GUTE WORTE UND GUTE GEDANKEN HELFEN – FÜR DEN MOMENT

ANNA IST DEMENT (65)

Anna fröstelte, obwohl es ein warmer Maiabend war. Sie stand auf dem Balkon und konnte so das Treiben im Stralsunder Hafen und auf dem Wasser beobachten.

Es war einer jener Momente, in denen sie alles klar sah, sogar Zusammenhänge gedanklich herstellen konnte.

Sie grübelte. Warum musste Wilhelm nur so früh sterben und sie allein zurücklassen?

Anna fühlte sich einsam, wurde depressiv und fand nichts Schönes mehr an dieser Welt.

An jenem Abend dachte sie an ihre Kinder und es wurde ihr warm ums Herz, so wohlig, dass sie schon weniger fror.

„Ach, es ist schön, dass Lukas mich so oft besucht und fragt, wie es mir geht“, dachte sie.

„Wie gut hatte sich der Junge nur entwickelt, so fleißig und zuverlässig, wie er jetzt war, einfach schön.

Und dann hat er ja noch diese ‚Scheißarbeit‘ mit den vielen Ferienwohnungen in Stralsund und auf Rügen.“

Anna seufzte, als sie im Stillen an ihn dachte.

Ja, Anna hatte Glück gehabt mit ihren Kindern und die auch mit ihrer Mutter.

Das machte es für Klara und Lukas so schwer, die richtigen Worte ihr gegenüber zu finden, und manchmal auch etwas energischer aufzutreten.

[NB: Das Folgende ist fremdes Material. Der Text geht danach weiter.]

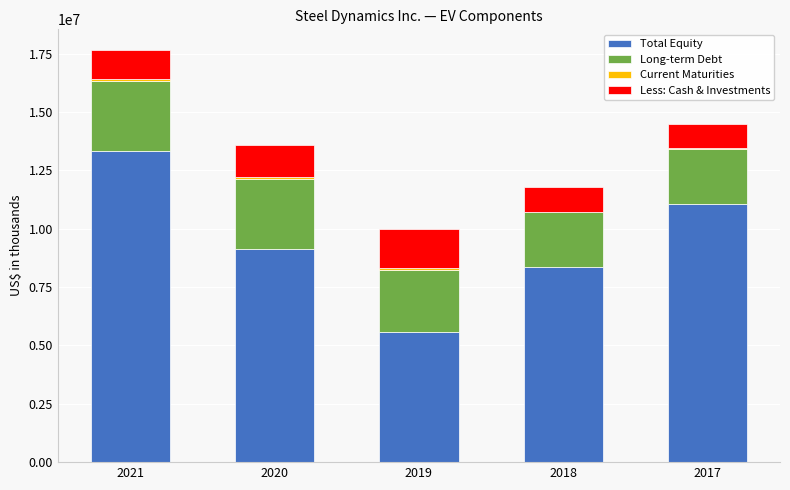

At which category is the sum across all series the highest?

2021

Anna fühlte es, dass Klara und Lukas ihr halfen. Nur was sie taten, das vergaß sie regelmäßig.

„Lukas kommt ja so gern zu mir und er mag es, für mich einzukaufen“, erzählte sie Klara kürzlich am Telefon.

Anfangs hatte Klara noch etwas darauf entgegnet, wie schwierig es war, von ihr einen Einkaufszettel zu bekommen.

Es klingelte und Anna ging vom Balkon ins Wohnzimmer.

Klara war am Telefon: „Hallo Mutti, wie geht es dir?“

„Naja, wie soll’s mir schon gehen“, sagte Anna mit einem traurigen Unterton in der Stimme.

„Warst du nicht auf dem Balkon? Es ist doch so schön heute gewesen“, versuchte Klara sie aufzumuntern.

„Ach, es ist war ja so herrlich, ich komme doch gerade vom Balkon. Du glaubst ja nicht, wie schön es hier bei mir ist.“

Klara glaubte es ihr aufs Wort, denn Lukas hatte vor ein paar Tagen Blumen für ihren Balkon besorgt, alles aufgeräumt und die Stühle hingestellt.

„Mutti, was siehst du denn heute von deinem Balkon?“

Anna begann mit Eifer zu erzählen, Klara hatte sie dazu gebracht, dass sie aufstand, während sie erläuterte, wie toll doch alles aussah. Und die Aussicht erst.

Morgen würde wieder Lukas kommen, nach ihr schauen, etwas zu trinken hochholen, den Einkaufszettel durchgehen und abends, da war Klara wieder am Telefon.